A no-deal Brexit means drivers may face more red tape and need special permits before going to Europe, experts have warned.
The Association of British Insurers (ABI), a trade body, has told drivers to make sure they have a “green card” permit if they visit the European Union (EU) after a no-deal Brexit.
A no-deal Brexit is looking increasingly likely after Parliament rejected Theresa May’s suggested deal last night.
Green cards are used internationally as proof of insurance.
All motor insurance bought in the EU currently gives the legal minimum cover in all member states, as well as Norway, Switzerland, Liechtenstein and Iceland. No green card is needed to drive in these countries unless you come from outside them.
However, a no-deal scenario will change this. Not having a green card in your vehicle after no-deal means you will be breaking the law of any EU country you visit.
Green cards are issued by insurers, which may take up to a month to send them out.
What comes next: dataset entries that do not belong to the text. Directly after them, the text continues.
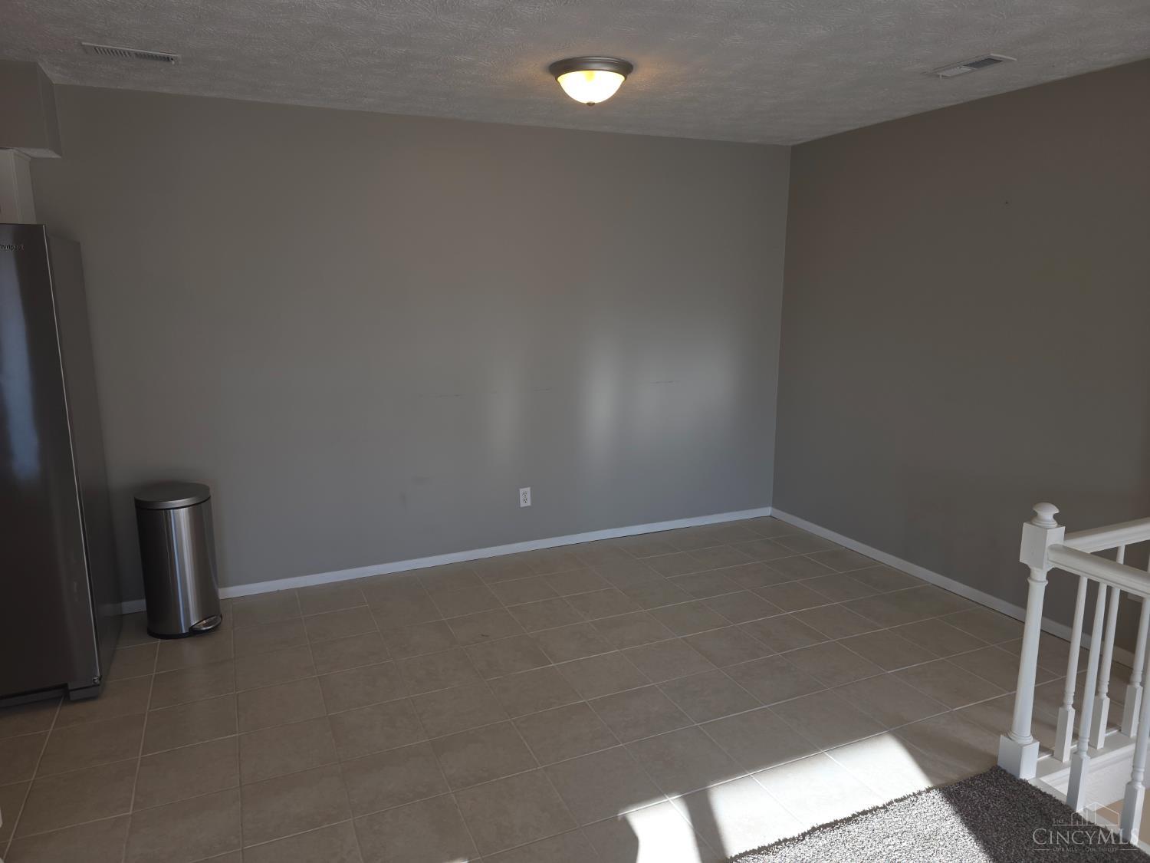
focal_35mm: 23
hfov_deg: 73.9
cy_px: 432
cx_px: 575
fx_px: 764
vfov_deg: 58.9
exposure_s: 1/60
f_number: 1.7
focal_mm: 6.3
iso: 16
Some insurers will send these automatically, but others will only do so when asked and may charge a fee.
Some countries’ insurers send drivers green cards as a PDF, which can then be printed at home.
Edmund King, of the AA, an insurer, said British insurers are considering if that is possible here.
An ABI spokesman said: “Although an agreement between the relevant European insurance authorities was made in May 2018 to waive the need for green cards in the event of a no-deal Brexit, this has not been confirmed by the European Commission, hence the industry is planning on the basis of green cards being required.”
But Hugh Bladon, of the Alliance of British Drivers, the motoring advocates, said drivers and insurers would soon get used to the new cards.
He said: “This is another of these wretched scare stories that are being pumped out as fast as possible. If everyone needs a green card to go and drive on the continent, so be it. Insurers will have to issue them.”
The cards must be printed on entirely green paper or card to be legal.